Content starts
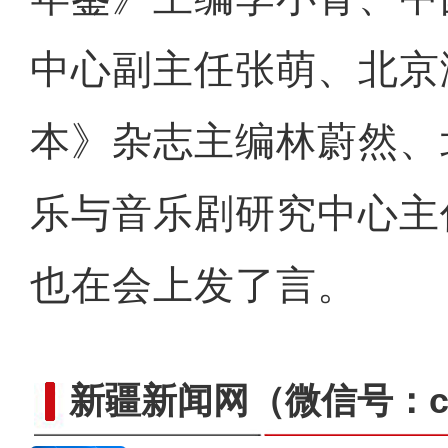
中心副主任张萌、北京
本》杂志主编林蔚然、
乐与音乐剧研究中心主
也在会上发了言。
新疆新闻网
（微信号：cn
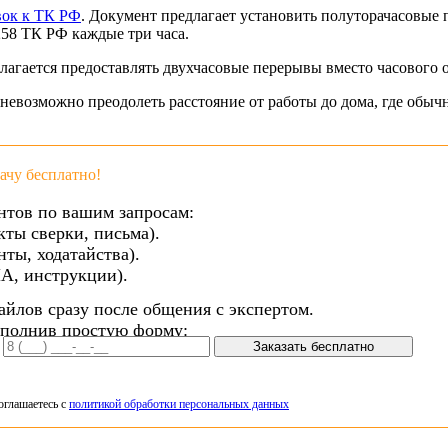
вок к ТК РФ
. Документ предлагает установить полуторачасовые 
258 ТК РФ каждые три часа.
длагается предоставлять двухчасовые перерывы вместо часового 
невозможно преодолеть расстояние от работы до дома, где обычн
чу бесплатно!
нтов по вашим запросам:
кты сверки, письма).
ты, ходатайства).
А, инструкции).
айлов сразу после общения с экспертом.
аполнив простую форму:
Заказать бесплатно
оглашаетесь с
политикой обработки персональных данных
Content ends
**What to work on**
Can you write out the text of all the entries again with "ТК РФ" replaced by "Трудовой кодекс РФ", changing nothing else and leaving the pictures out?

**Written solution**
中心副主任张萌、北京
本》杂志主编林蔚然、
乐与音乐剧研究中心主
也在会上发了言。
新疆新闻网
（微信号：cn
вок к Трудовой кодекс РФ
. Документ предлагает установить полуторачасовые 
258 Трудовой кодекс РФ каждые три часа.
длагается предоставлять двухчасовые перерывы вместо часового 
невозможно преодолеть расстояние от работы до дома, где обычн
чу бесплатно!
нтов по вашим запросам:
кты сверки, письма).
ты, ходатайства).
А, инструкции).
айлов сразу после общения с экспертом.
аполнив простую форму:
Заказать бесплатно
оглашаетесь с
политикой обработки персональных данных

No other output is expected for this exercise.